ASSIGNED TASK => Below is a set of records. Please retype every one exactly.

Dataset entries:

————————

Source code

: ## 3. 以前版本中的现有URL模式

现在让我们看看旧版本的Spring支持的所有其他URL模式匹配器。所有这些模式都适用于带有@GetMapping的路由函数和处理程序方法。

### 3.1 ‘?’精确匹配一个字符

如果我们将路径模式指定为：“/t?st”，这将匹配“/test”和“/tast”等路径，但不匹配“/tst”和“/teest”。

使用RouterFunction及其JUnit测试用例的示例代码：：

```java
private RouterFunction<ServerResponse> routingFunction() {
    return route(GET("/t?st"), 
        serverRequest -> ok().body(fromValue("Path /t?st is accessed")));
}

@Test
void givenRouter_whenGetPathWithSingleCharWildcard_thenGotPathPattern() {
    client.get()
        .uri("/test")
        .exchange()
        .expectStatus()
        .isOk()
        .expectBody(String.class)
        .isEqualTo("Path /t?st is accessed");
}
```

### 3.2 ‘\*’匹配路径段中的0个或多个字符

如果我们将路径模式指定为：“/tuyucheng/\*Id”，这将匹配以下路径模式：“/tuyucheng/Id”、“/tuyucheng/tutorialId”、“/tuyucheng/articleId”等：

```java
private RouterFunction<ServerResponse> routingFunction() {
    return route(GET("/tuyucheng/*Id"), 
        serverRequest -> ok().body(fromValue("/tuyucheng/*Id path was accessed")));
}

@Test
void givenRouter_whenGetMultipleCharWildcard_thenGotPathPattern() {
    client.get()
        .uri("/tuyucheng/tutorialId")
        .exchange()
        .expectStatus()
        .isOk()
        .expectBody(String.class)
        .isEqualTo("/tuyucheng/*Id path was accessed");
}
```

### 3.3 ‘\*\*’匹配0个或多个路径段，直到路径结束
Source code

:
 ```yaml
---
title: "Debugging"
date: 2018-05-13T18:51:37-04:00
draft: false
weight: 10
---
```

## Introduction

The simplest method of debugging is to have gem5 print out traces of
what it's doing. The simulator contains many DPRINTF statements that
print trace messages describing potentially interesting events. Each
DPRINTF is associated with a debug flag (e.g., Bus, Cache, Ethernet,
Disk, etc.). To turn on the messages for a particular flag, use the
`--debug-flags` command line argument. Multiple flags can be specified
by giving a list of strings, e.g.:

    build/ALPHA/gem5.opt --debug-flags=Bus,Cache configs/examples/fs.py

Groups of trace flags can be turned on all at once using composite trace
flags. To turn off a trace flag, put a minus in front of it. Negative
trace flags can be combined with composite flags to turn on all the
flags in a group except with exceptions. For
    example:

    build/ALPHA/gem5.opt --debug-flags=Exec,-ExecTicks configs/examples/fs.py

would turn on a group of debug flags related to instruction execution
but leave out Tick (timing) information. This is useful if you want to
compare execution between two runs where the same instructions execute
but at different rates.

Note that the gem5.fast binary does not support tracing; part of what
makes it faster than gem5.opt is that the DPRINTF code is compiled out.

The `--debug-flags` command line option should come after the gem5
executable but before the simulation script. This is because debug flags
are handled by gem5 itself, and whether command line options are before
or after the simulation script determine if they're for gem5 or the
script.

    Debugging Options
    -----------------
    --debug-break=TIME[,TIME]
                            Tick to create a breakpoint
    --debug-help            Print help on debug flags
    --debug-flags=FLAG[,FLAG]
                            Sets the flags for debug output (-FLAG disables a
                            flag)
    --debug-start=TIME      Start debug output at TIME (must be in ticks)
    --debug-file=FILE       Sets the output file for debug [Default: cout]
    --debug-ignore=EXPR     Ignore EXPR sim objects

————————

SOLVED EXERCISE =>
Source code

: ## 3. 以前版本中的现有URL模式

现在让我们看看旧版本的Spring支持的所有其他URL模式匹配器。所有这些模式都适用于带有@GetMapping的路由函数和处理程序方法。

### 3.1 ‘?’精确匹配一个字符

如果我们将路径模式指定为：“/t?st”，这将匹配“/test”和“/tast”等路径，但不匹配“/tst”和“/teest”。

使用RouterFunction及其JUnit测试用例的示例代码：：

```java
private RouterFunction<ServerResponse> routingFunction() {
    return route(GET("/t?st"), 
        serverRequest -> ok().body(fromValue("Path /t?st is accessed")));
}

@Test
void givenRouter_whenGetPathWithSingleCharWildcard_thenGotPathPattern() {
    client.get()
        .uri("/test")
        .exchange()
        .expectStatus()
        .isOk()
        .expectBody(String.class)
        .isEqualTo("Path /t?st is accessed");
}
```

### 3.2 ‘\*’匹配路径段中的0个或多个字符

如果我们将路径模式指定为：“/tuyucheng/\*Id”，这将匹配以下路径模式：“/tuyucheng/Id”、“/tuyucheng/tutorialId”、“/tuyucheng/articleId”等：

```java
private RouterFunction<ServerResponse> routingFunction() {
    return route(GET("/tuyucheng/*Id"), 
        serverRequest -> ok().body(fromValue("/tuyucheng/*Id path was accessed")));
}

@Test
void givenRouter_whenGetMultipleCharWildcard_thenGotPathPattern() {
    client.get()
        .uri("/tuyucheng/tutorialId")
        .exchange()
        .expectStatus()
        .isOk()
        .expectBody(String.class)
        .isEqualTo("/tuyucheng/*Id path was accessed");
}
```

### 3.3 ‘\*\*’匹配0个或多个路径段，直到路径结束
Source code

:
 ```yaml
---
title: "Debugging"
date: 2018-05-13T18:51:37-04:00
draft: false
weight: 10
---
```

## Introduction

The simplest method of debugging is to have gem5 print out traces of
what it's doing. The simulator contains many DPRINTF statements that
print trace messages describing potentially interesting events. Each
DPRINTF is associated with a debug flag (e.g., Bus, Cache, Ethernet,
Disk, etc.). To turn on the messages for a particular flag, use the
`--debug-flags` command line argument. Multiple flags can be specified
by giving a list of strings, e.g.:

    build/ALPHA/gem5.opt --debug-flags=Bus,Cache configs/examples/fs.py

Groups of trace flags can be turned on all at once using composite trace
flags. To turn off a trace flag, put a minus in front of it. Negative
trace flags can be combined with composite flags to turn on all the
flags in a group except with exceptions. For
    example:

    build/ALPHA/gem5.opt --debug-flags=Exec,-ExecTicks configs/examples/fs.py

would turn on a group of debug flags related to instruction execution
but leave out Tick (timing) information. This is useful if you want to
compare execution between two runs where the same instructions execute
but at different rates.

Note that the gem5.fast binary does not support tracing; part of what
makes it faster than gem5.opt is that the DPRINTF code is compiled out.

The `--debug-flags` command line option should come after the gem5
executable but before the simulation script. This is because debug flags
are handled by gem5 itself, and whether command line options are before
or after the simulation script determine if they're for gem5 or the
script.

    Debugging Options
    -----------------
    --debug-break=TIME[,TIME]
                            Tick to create a breakpoint
    --debug-help            Print help on debug flags
    --debug-flags=FLAG[,FLAG]
                            Sets the flags for debug output (-FLAG disables a
                            flag)
    --debug-start=TIME      Start debug output at TIME (must be in ticks)
    --debug-file=FILE       Sets the output file for debug [Default: cout]
    --debug-ignore=EXPR     Ignore EXPR sim objects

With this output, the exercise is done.